* Activity *
As you reproduce every line below, keep it exactly as written and leave out the images.

━━━━━━━━━━━━━━━━━━━━

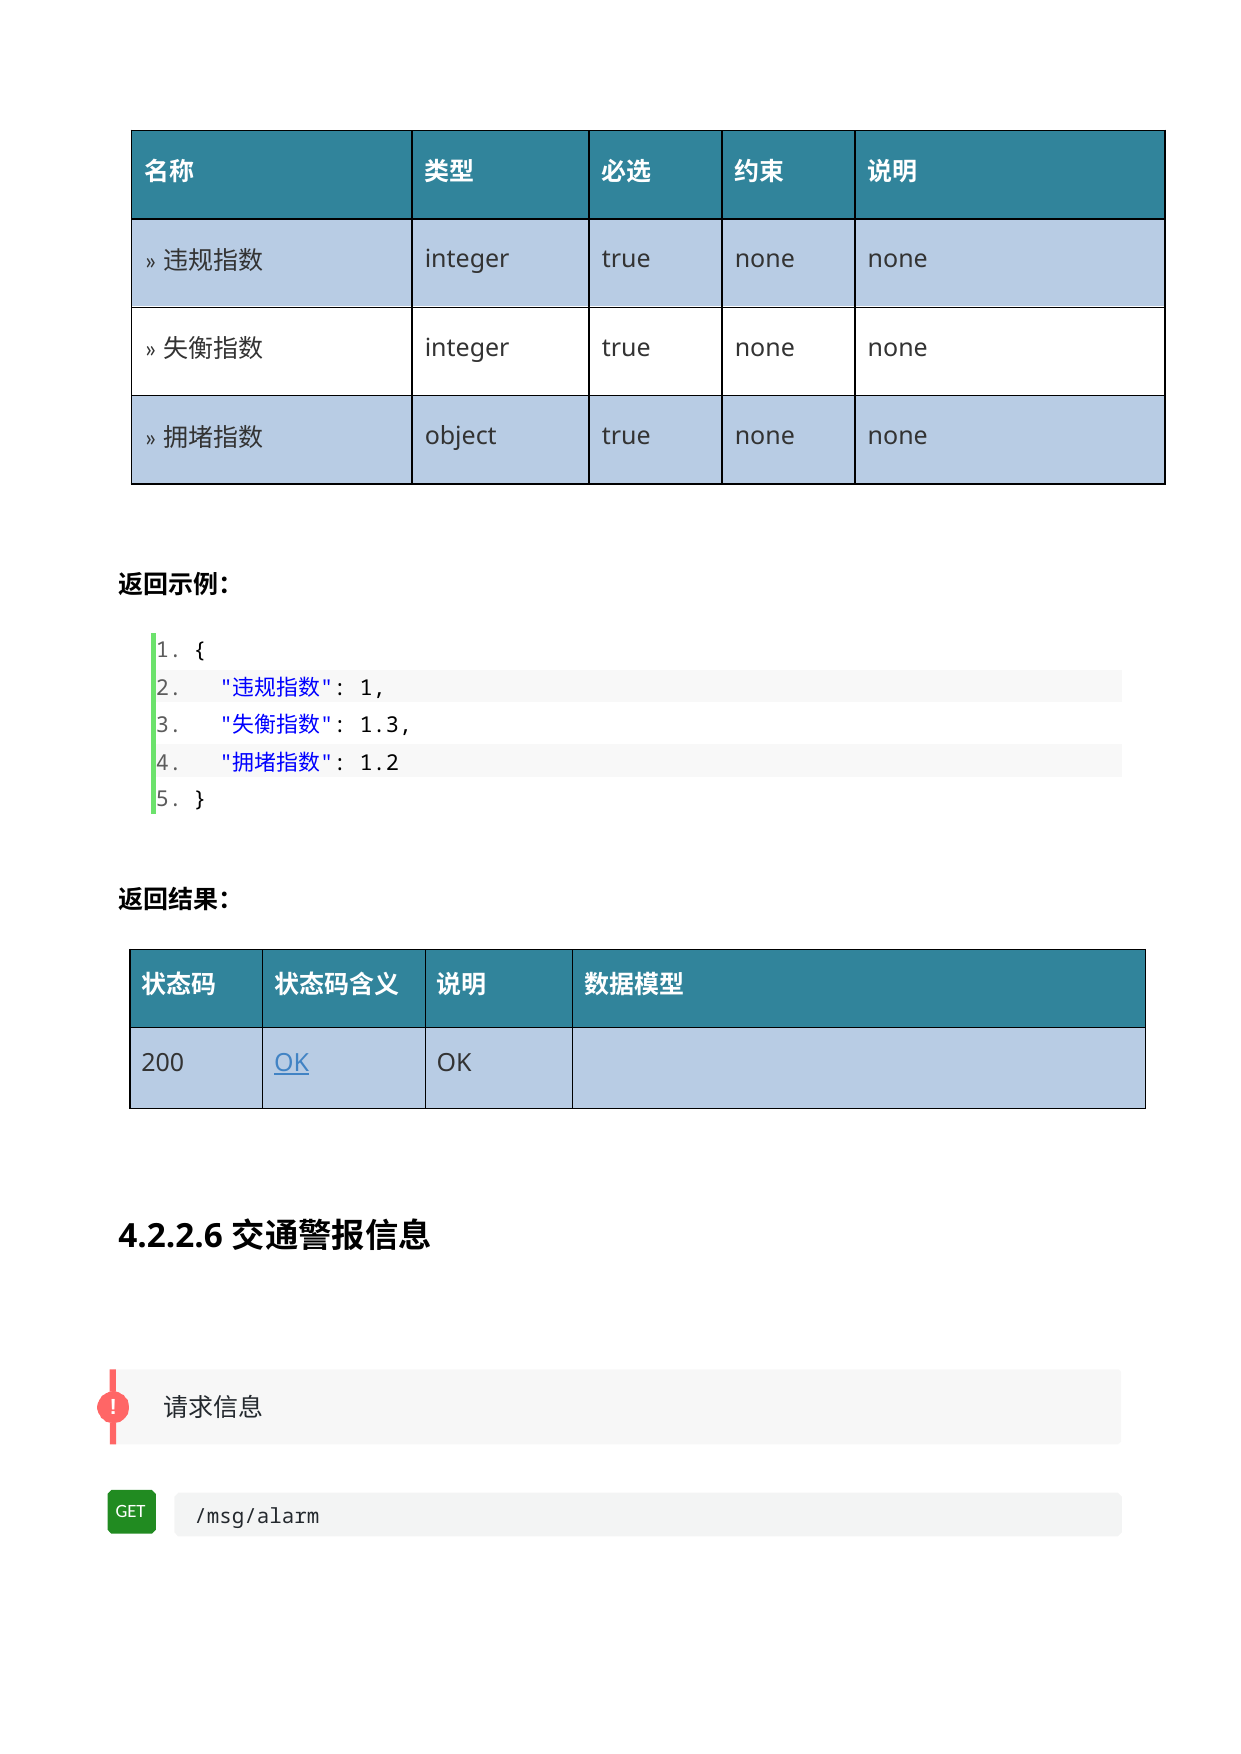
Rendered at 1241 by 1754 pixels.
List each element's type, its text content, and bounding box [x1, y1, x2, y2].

table_header 说明 [426, 950, 572, 1027]
table_cell » 拥堵指数 [132, 396, 411, 483]
text 返回示例： [118, 550, 1122, 615]
subtitle 4.2.2.6 交通警报信息 [118, 1201, 1122, 1266]
table_cell none [856, 308, 1164, 395]
table_cell none [723, 220, 854, 306]
picture [97, 1391, 129, 1423]
table_cell true [590, 308, 721, 395]
table_cell [573, 1028, 1145, 1108]
table_cell none [723, 396, 854, 483]
table_cell 200 [131, 1028, 262, 1108]
table_cell » 违规指数 [132, 220, 411, 306]
list "失衡指数": 1.3, [156, 707, 1122, 739]
table_cell OK [263, 1028, 425, 1108]
table_header 数据模型 [573, 950, 1145, 1027]
table_cell integer [413, 308, 588, 395]
table_header 必选 [590, 131, 721, 218]
table_cell object [413, 396, 588, 483]
list } [156, 781, 1122, 814]
table_header 约束 [723, 131, 854, 218]
table_header 状态码 [131, 950, 262, 1027]
table_header 状态码含义 [263, 950, 425, 1027]
table_header 名称 [132, 131, 411, 218]
table_cell none [856, 220, 1164, 306]
table_cell integer [413, 220, 588, 306]
table_cell true [590, 220, 721, 306]
table_header 类型 [413, 131, 588, 218]
table_cell » 失衡指数 [132, 308, 411, 395]
table_cell none [723, 308, 854, 395]
table_header 说明 [856, 131, 1164, 218]
text 返回结果： [118, 866, 1122, 931]
table_cell none [856, 396, 1164, 483]
list { [156, 633, 1122, 665]
list "拥堵指数": 1.2 [156, 744, 1122, 777]
table_cell true [590, 396, 721, 483]
table_cell OK [426, 1028, 572, 1108]
list "违规指数": 1, [156, 670, 1122, 702]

━━━━━━━━━━━━━━━━━━━━

* Answer *
Rendered at 1241 by 1754 pixels.
List each element's type, its text content, and bounding box [x1, y1, x2, y2].

table_header 说明 [426, 950, 572, 1027]
table_cell » 拥堵指数 [132, 396, 411, 483]
text 返回示例： [118, 550, 1122, 615]
subtitle 4.2.2.6 交通警报信息 [118, 1201, 1122, 1266]
table_cell none [856, 308, 1164, 395]
table_cell none [723, 220, 854, 306]
picture [97, 1391, 129, 1423]
table_cell true [590, 308, 721, 395]
table_cell [573, 1028, 1145, 1108]
table_cell none [723, 396, 854, 483]
table_cell 200 [131, 1028, 262, 1108]
table_cell » 违规指数 [132, 220, 411, 306]
list "失衡指数": 1.3, [156, 707, 1122, 739]
table_cell OK [263, 1028, 425, 1108]
table_header 数据模型 [573, 950, 1145, 1027]
table_cell integer [413, 308, 588, 395]
table_header 必选 [590, 131, 721, 218]
table_cell object [413, 396, 588, 483]
list } [156, 781, 1122, 814]
table_header 约束 [723, 131, 854, 218]
table_header 状态码 [131, 950, 262, 1027]
table_header 状态码含义 [263, 950, 425, 1027]
table_header 名称 [132, 131, 411, 218]
table_cell none [856, 220, 1164, 306]
table_cell integer [413, 220, 588, 306]
table_cell true [590, 220, 721, 306]
table_header 类型 [413, 131, 588, 218]
table_cell » 失衡指数 [132, 308, 411, 395]
table_cell none [723, 308, 854, 395]
table_header 说明 [856, 131, 1164, 218]
text 返回结果： [118, 866, 1122, 931]
table_cell none [856, 396, 1164, 483]
list { [156, 633, 1122, 665]
list "拥堵指数": 1.2 [156, 744, 1122, 777]
table_cell true [590, 396, 721, 483]
table_cell OK [426, 1028, 572, 1108]
list "违规指数": 1, [156, 670, 1122, 702]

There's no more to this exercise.